§ **Work to be completed**
Restate, word for word, the run of lines that starts at the line containing "<div> <div><span>药品通用名称: </span><b>盐酸氨溴索口服溶液</b></div>" and ends with the final line of the listing. Leave pictures out.

▽

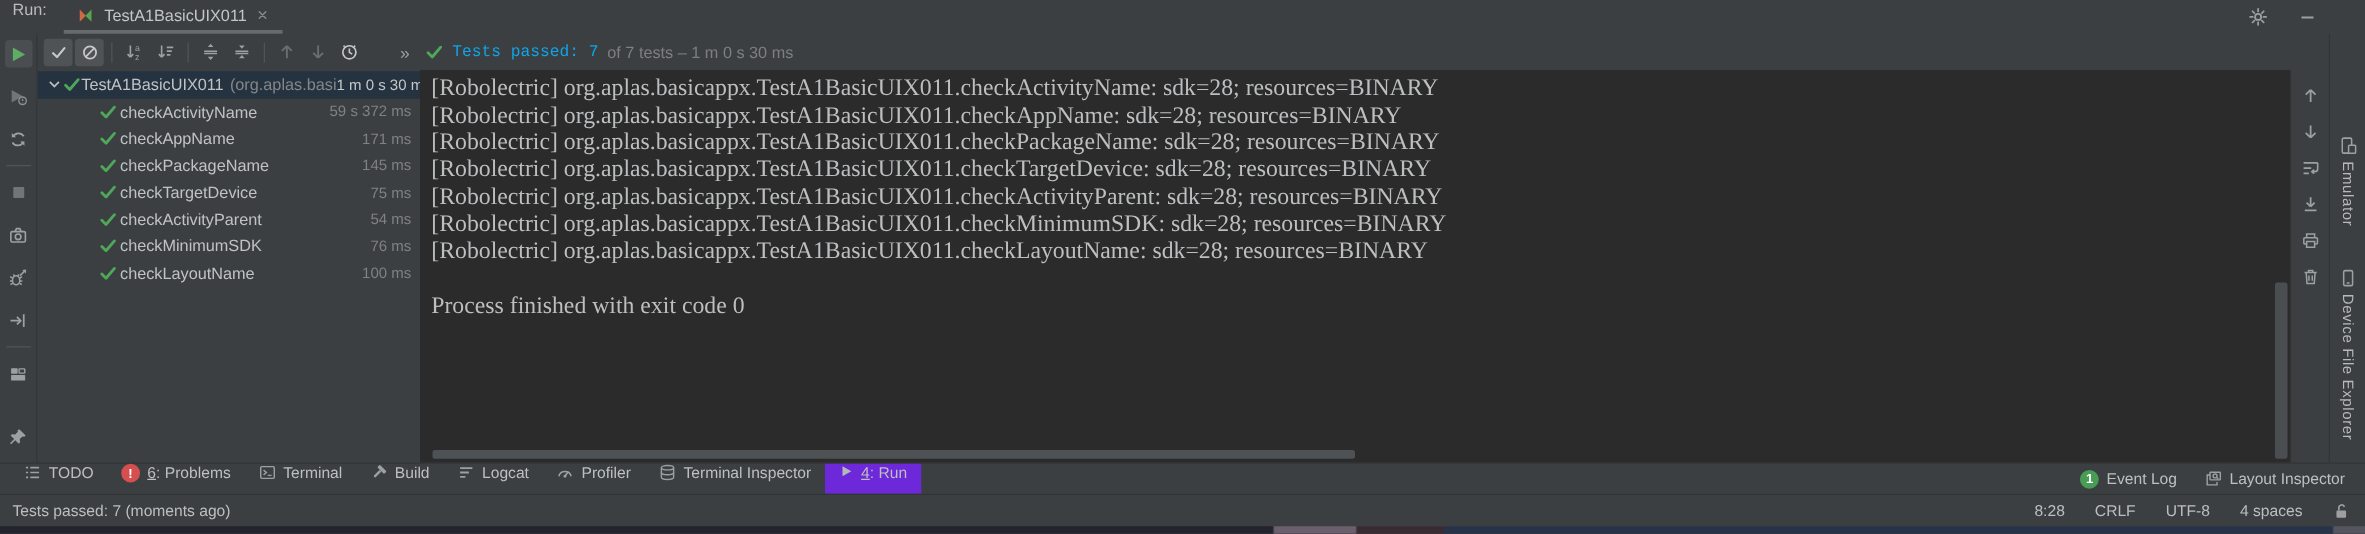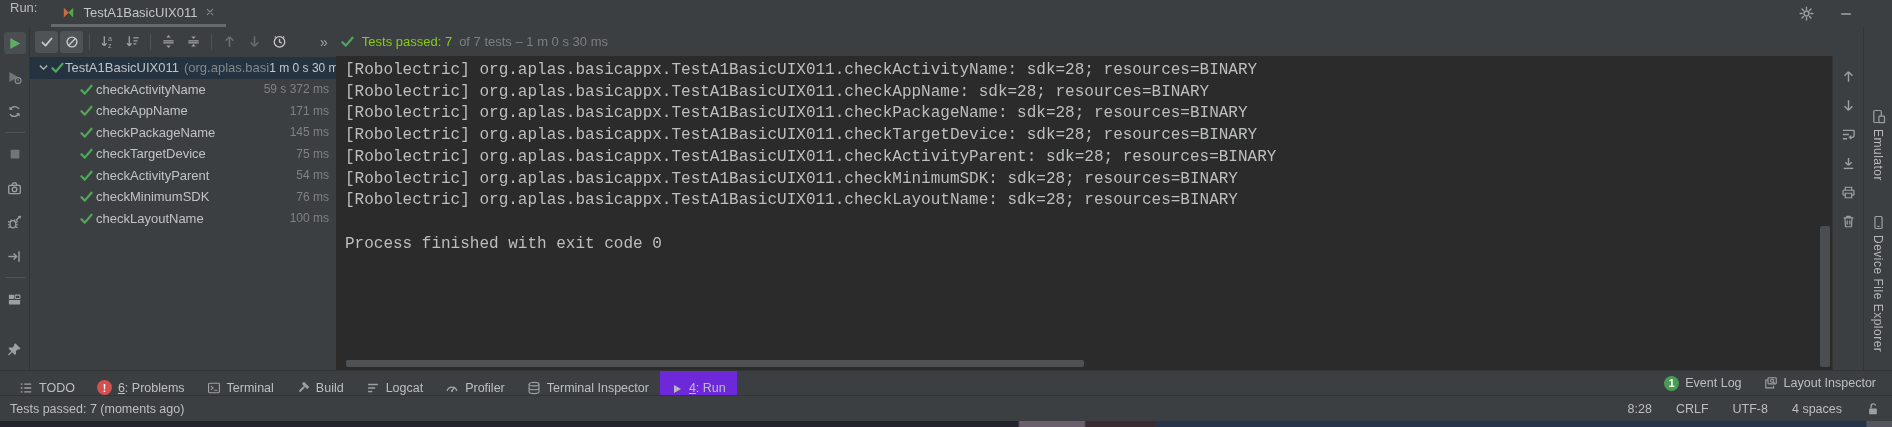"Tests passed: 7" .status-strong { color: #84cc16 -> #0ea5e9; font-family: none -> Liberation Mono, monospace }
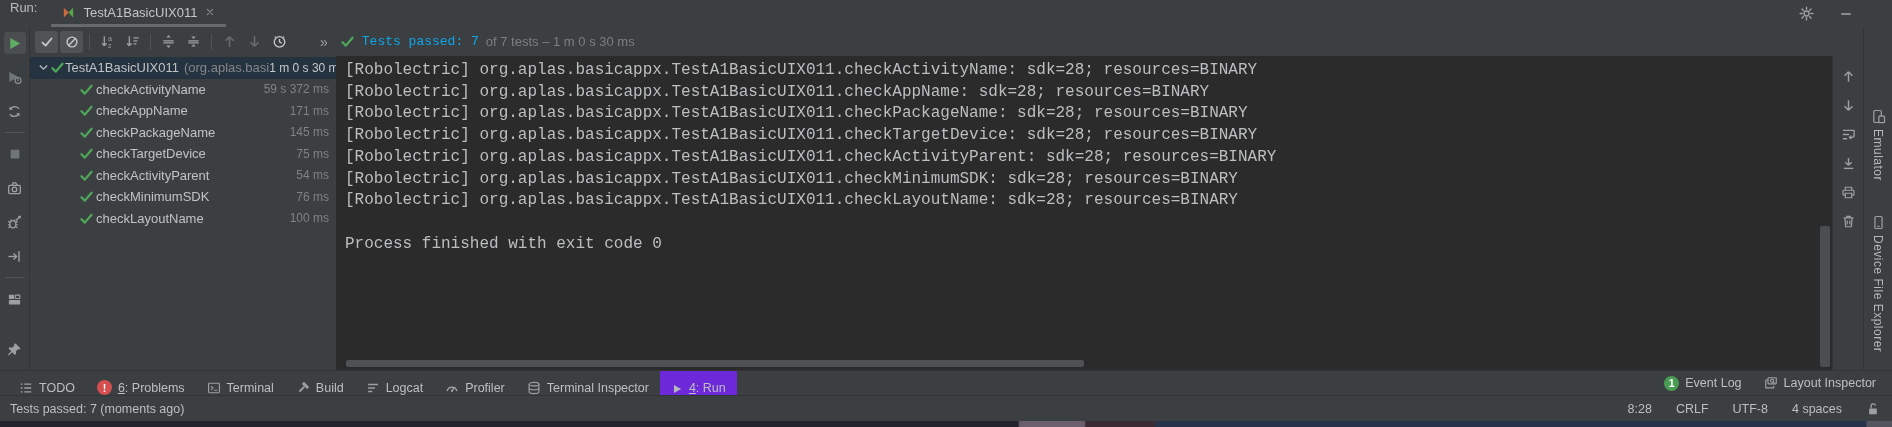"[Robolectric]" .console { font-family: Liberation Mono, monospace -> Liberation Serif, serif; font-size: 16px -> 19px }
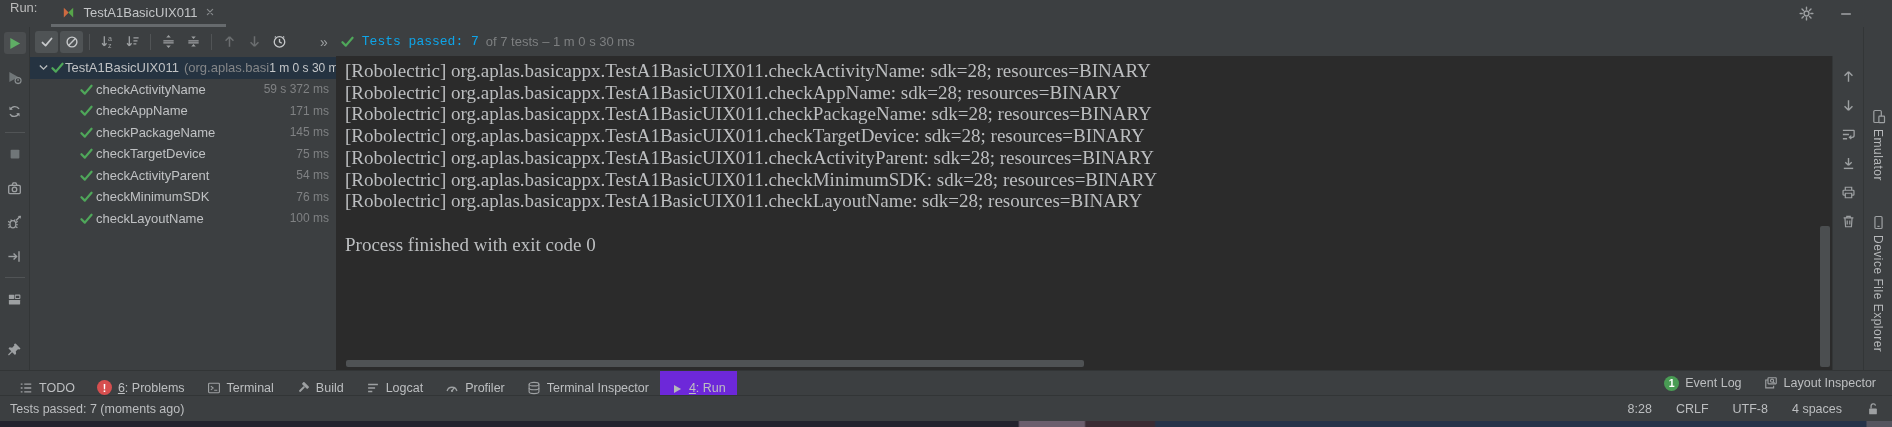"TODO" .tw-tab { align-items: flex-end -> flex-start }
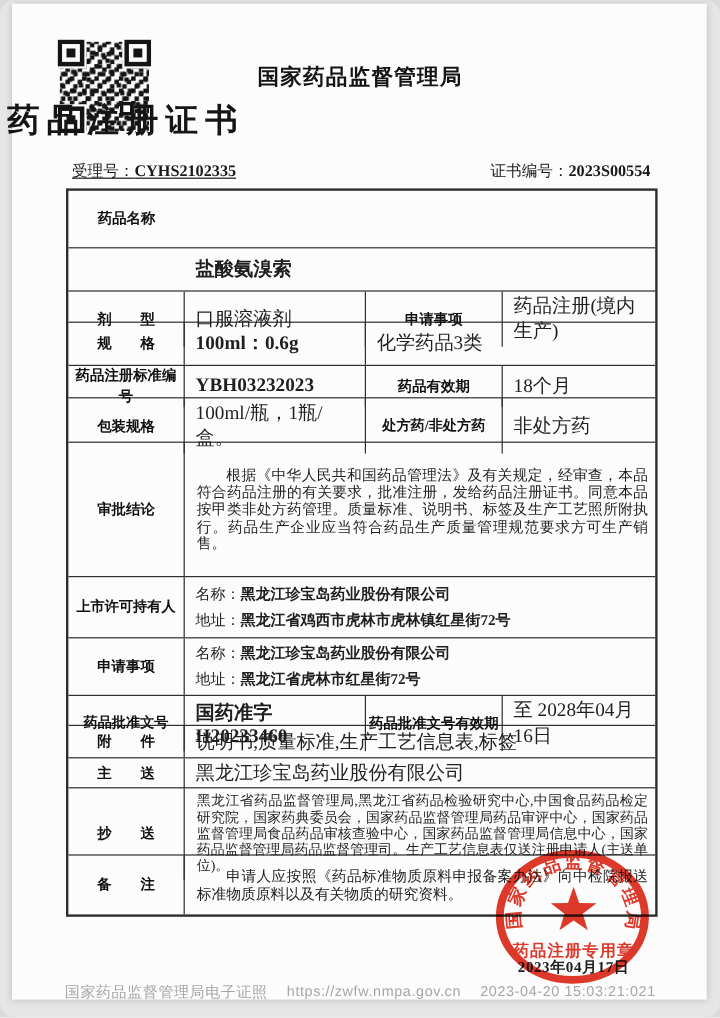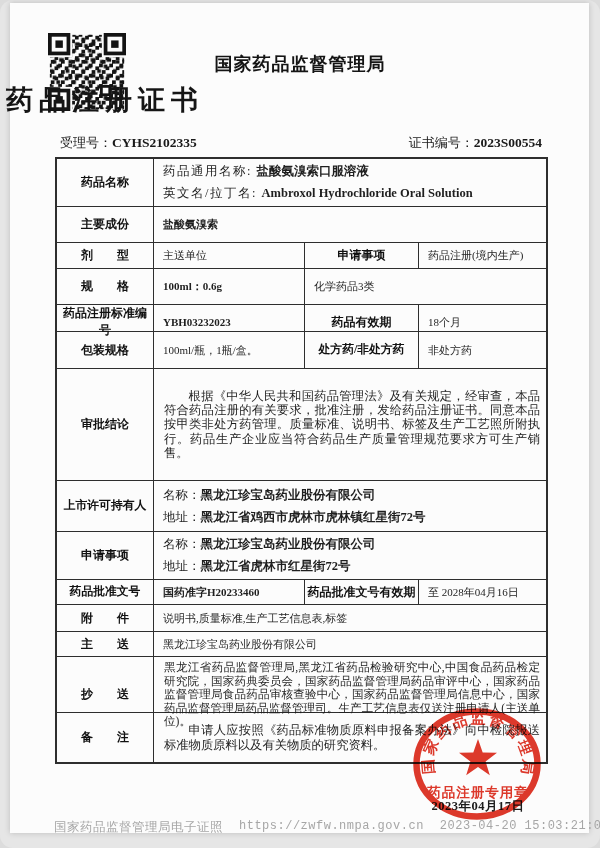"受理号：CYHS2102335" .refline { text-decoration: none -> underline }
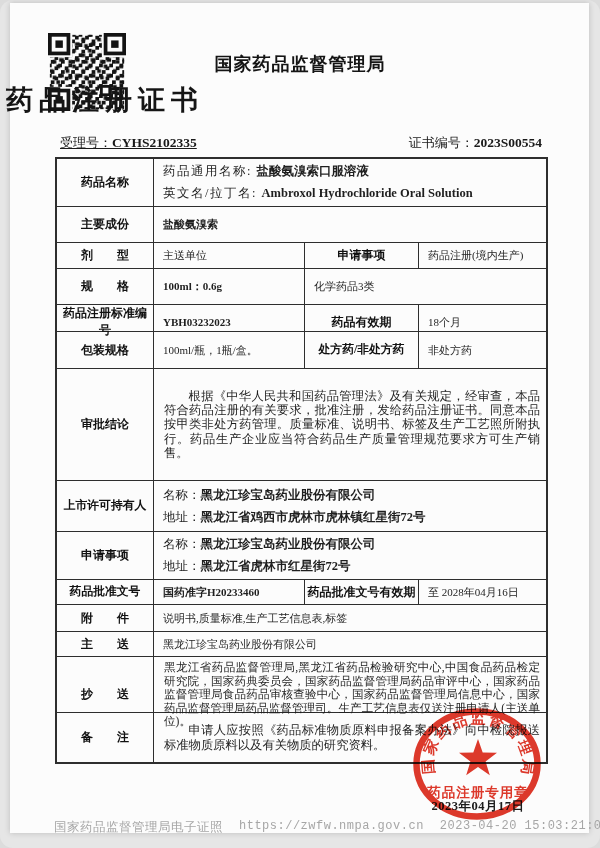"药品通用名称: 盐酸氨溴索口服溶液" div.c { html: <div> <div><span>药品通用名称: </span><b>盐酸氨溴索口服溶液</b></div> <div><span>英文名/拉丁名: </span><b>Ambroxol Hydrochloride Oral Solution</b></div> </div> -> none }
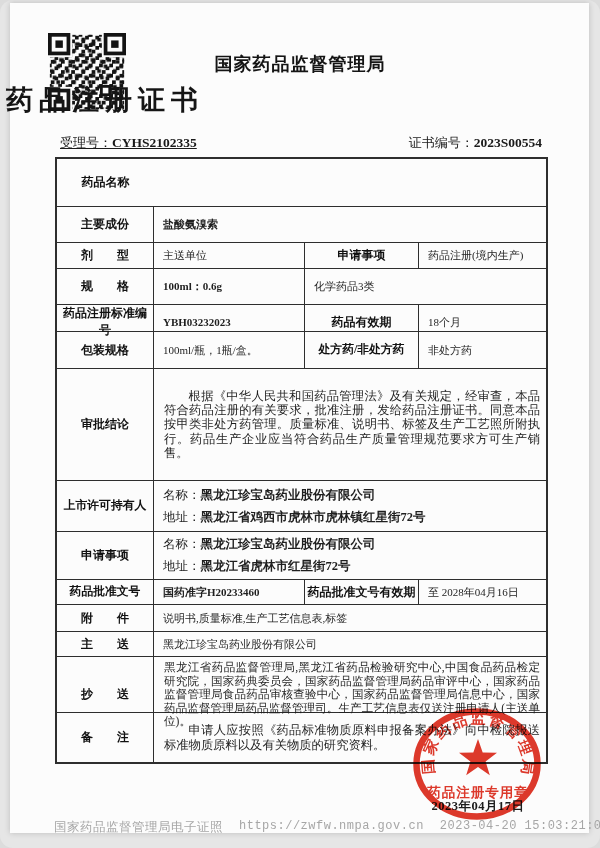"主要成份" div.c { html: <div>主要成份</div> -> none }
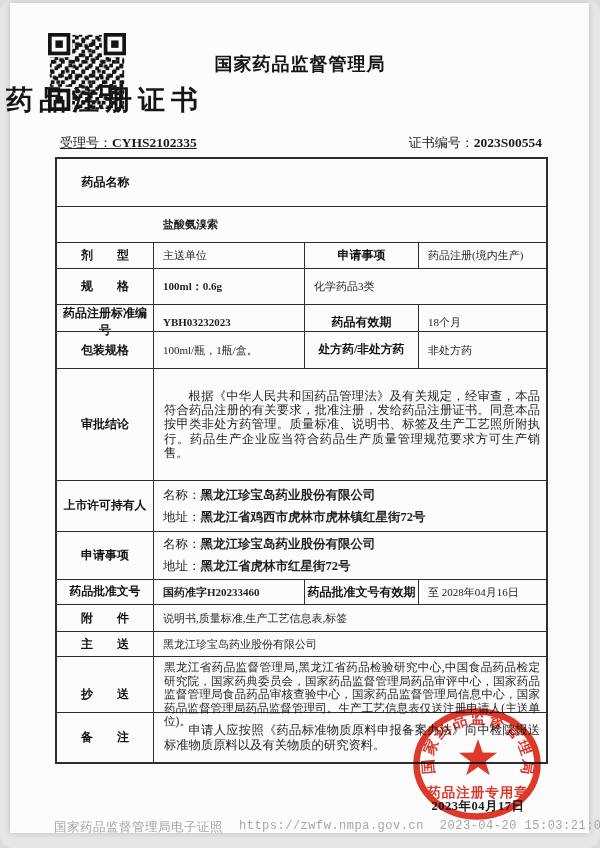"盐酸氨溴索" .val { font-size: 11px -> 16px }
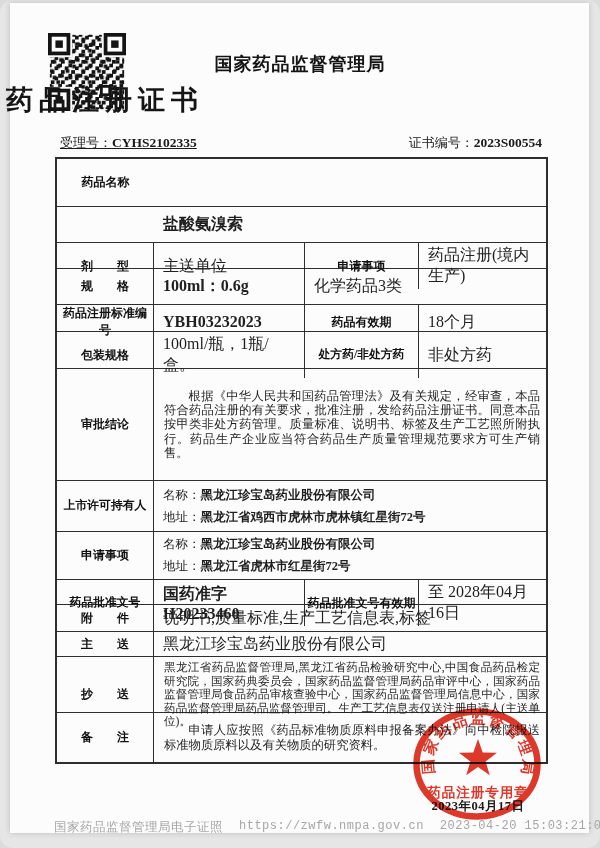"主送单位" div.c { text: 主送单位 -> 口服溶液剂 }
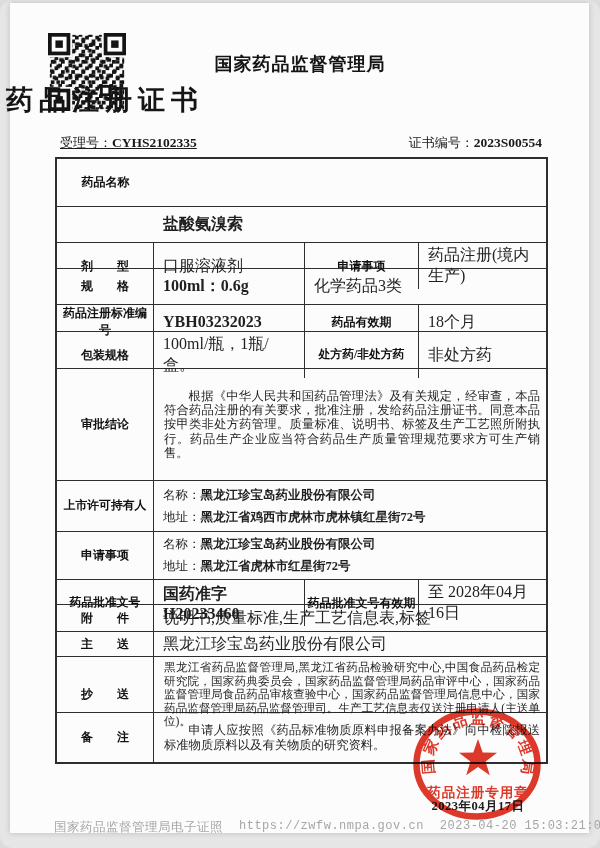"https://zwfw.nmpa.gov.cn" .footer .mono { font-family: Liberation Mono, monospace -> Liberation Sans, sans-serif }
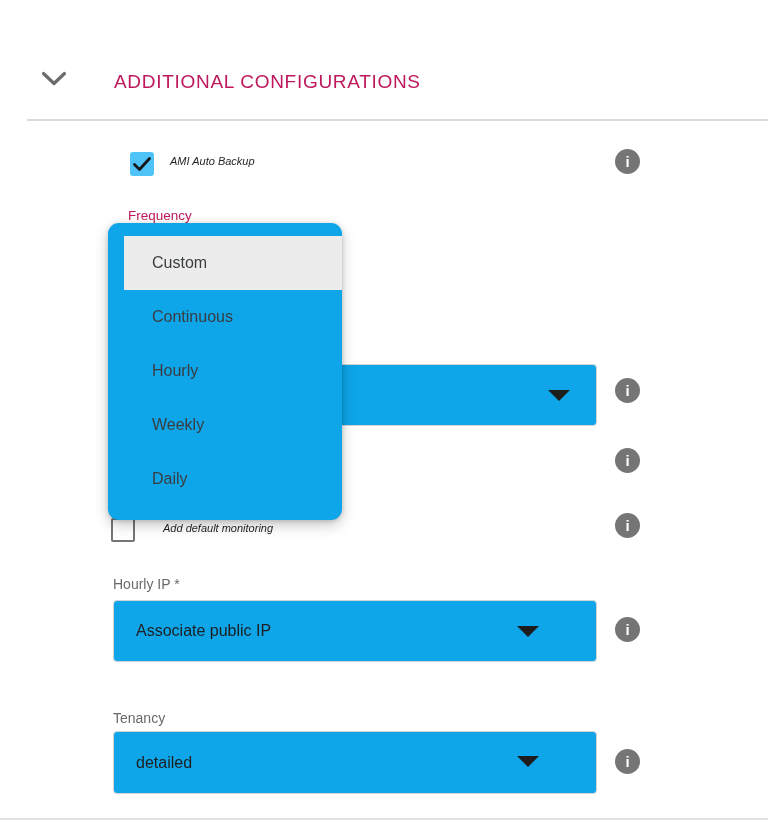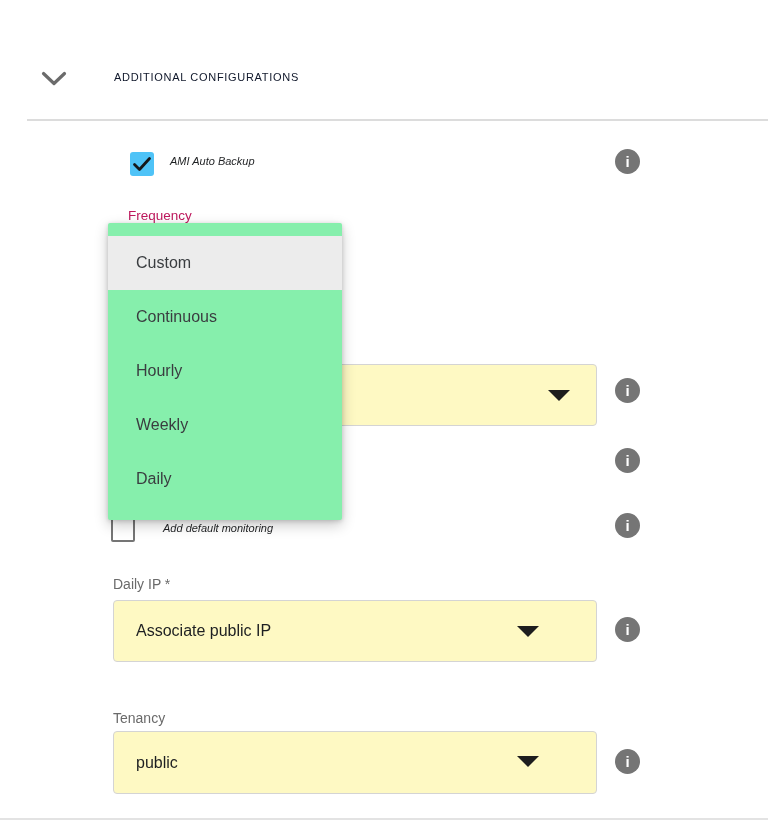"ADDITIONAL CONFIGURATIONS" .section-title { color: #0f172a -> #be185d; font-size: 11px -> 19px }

△

§ **Task answer**
"药品通用名称: 盐酸氨溴索口服溶液" div.c { html: <div> <div><span>药品通用名称: </span><b>盐酸氨溴索口服溶液</b></div> <div><span>英文名/拉丁名: </span><b>Ambroxol Hydrochloride Oral Solution</b></div> </div> -> none }
"主要成份" div.c { html: <div>主要成份</div> -> none }
"盐酸氨溴索" .val { font-size: 11px -> 16px }
"主送单位" div.c { text: 主送单位 -> 口服溶液剂 }
"https://zwfw.nmpa.gov.cn" .footer .mono { font-family: Liberation Mono, monospace -> Liberation Sans, sans-serif }
"ADDITIONAL CONFIGURATIONS" .section-title { color: #0f172a -> #be185d; font-size: 11px -> 19px }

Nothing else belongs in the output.